In simplespeak, there are two mantras for security professionals - One, look at tools outside the confines of their laptops and two, understand and “get” code.

Automation is the cornerstone of today’s agile product engineering and has its fair share within the security silo as well. Smart automation drastically reduces the need for manual bandwidth for the grunt-phases of an assessment (such as Reconnaissance), thereby opening up much needed man-hours for phases of the assessment that matter. There are a commendable set of tools (DAST/ SAST) that can be stitched together to do the security testing for you today. Thereby, the traditional approach to security testing will become redundant in future and it is imperative for current security professionals need to adapt. Contrary to popular notion, automation in appsec will not eat away the job of a penetration tester, but in fact make the role more mature.

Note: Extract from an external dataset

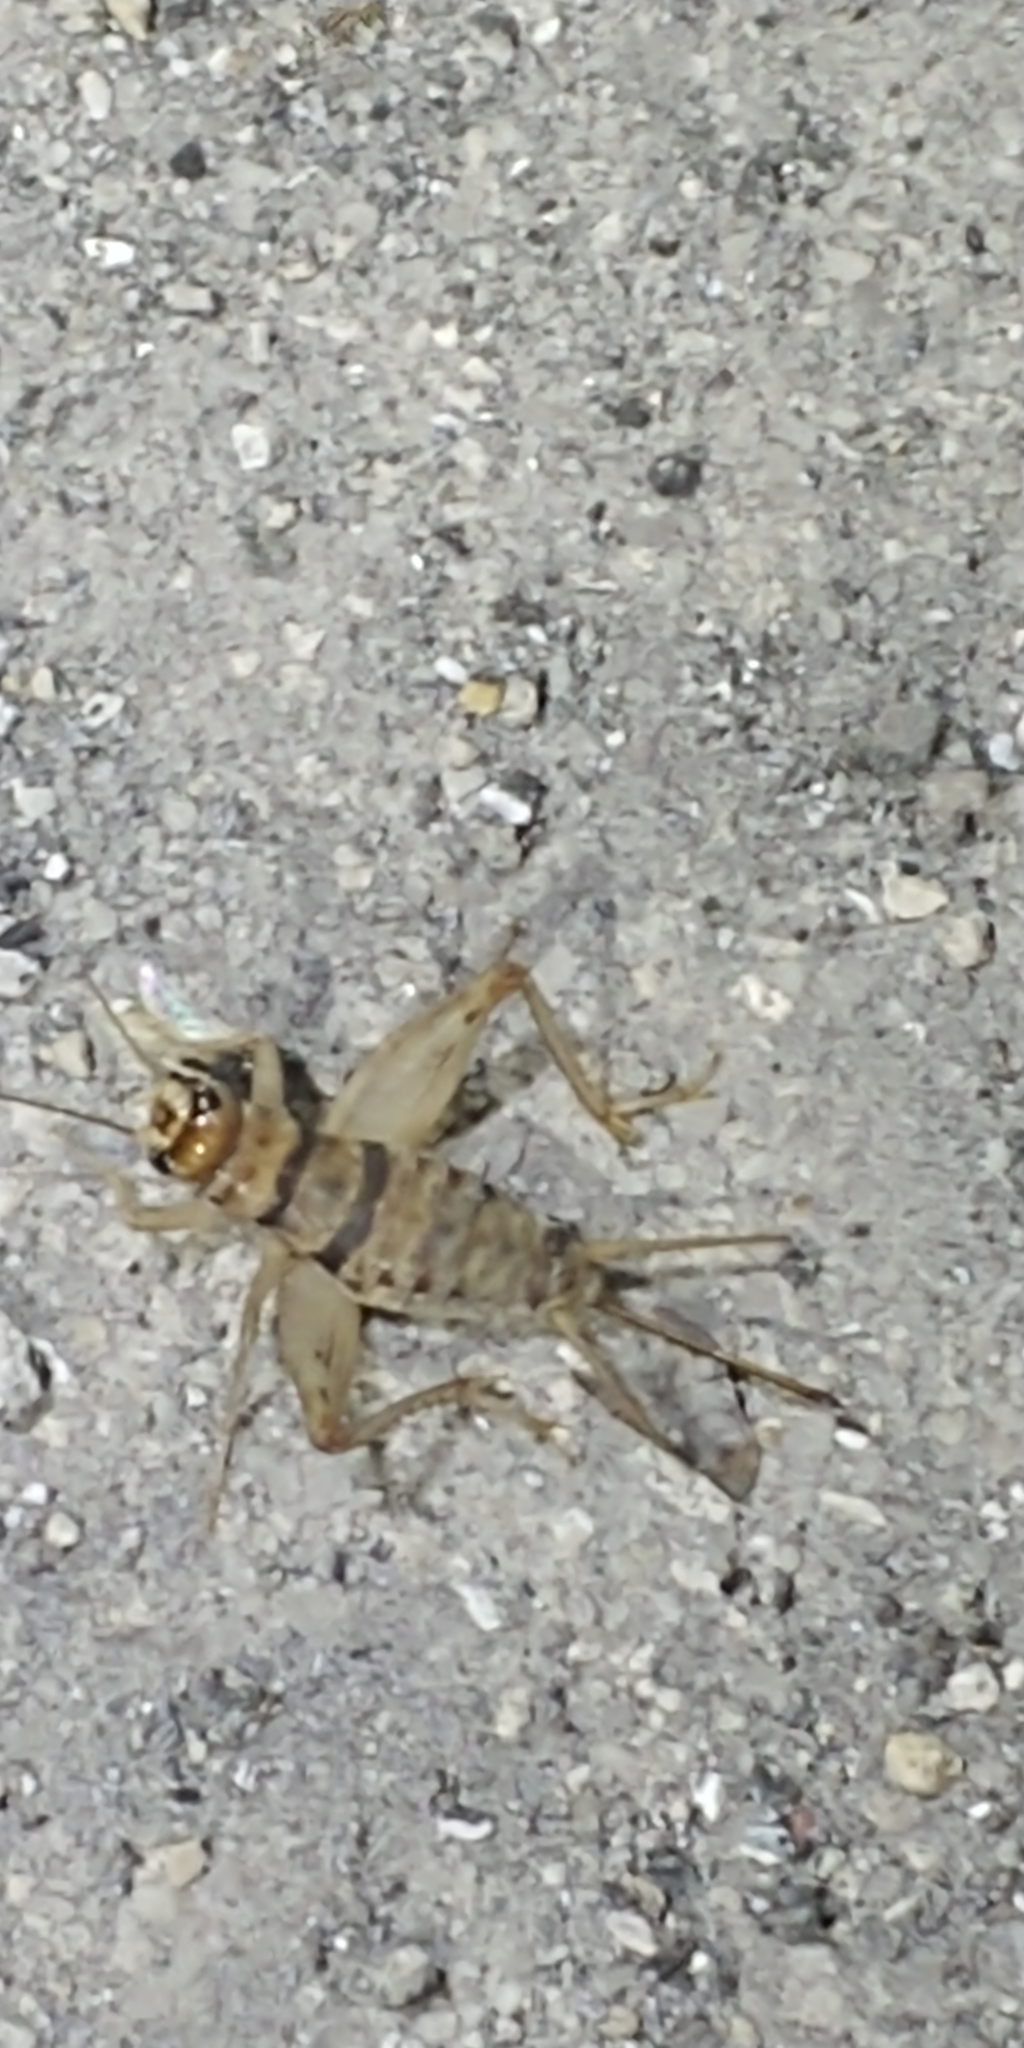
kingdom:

They need to learn to code. Security is everybody’s responsibility. Companies are moving towards light weight applications and serverless technologies to scale up and cut costs. This means the tech stack and their attack surface is constantly changing. In order to secure such pervasive tech stack, security engineers need to understand how the underlying code works. For that, they need to learn to code. In addition, coding enables them to embed multiple testing tools together to automate testing, thereby increasing their value to the company and themselves.These security experts also need to be trained on how to educate others in team on security so that they can teach the others in the group.

Looking Elsewhere

Another “out-of-the-box” possible solution to the skill shortage is to look at talent from non technology domains. This has been a tried and tested model adopted by large IT services conglomerates as part of their university campus recruitment drive. However this has been largely restricted to pure software engineering. The same concept can be extended to security engineering as well. There has been a steady increase of non-security professionals who are keen to shift focus to security. Skill enablement programs have proved to be largely successful with such groups in the long run, since there is no “unlearning” of existing concepts and programs are often on clean slate.


A shortage in the necessary workforce means overloading the current workforce, consequently leading to an  inadequate security posture. Therefore, companies should empower their employees with proper training to meet the demands of security expertise. Individuals should get out of their comfort zone and acquire new skills to remain employed.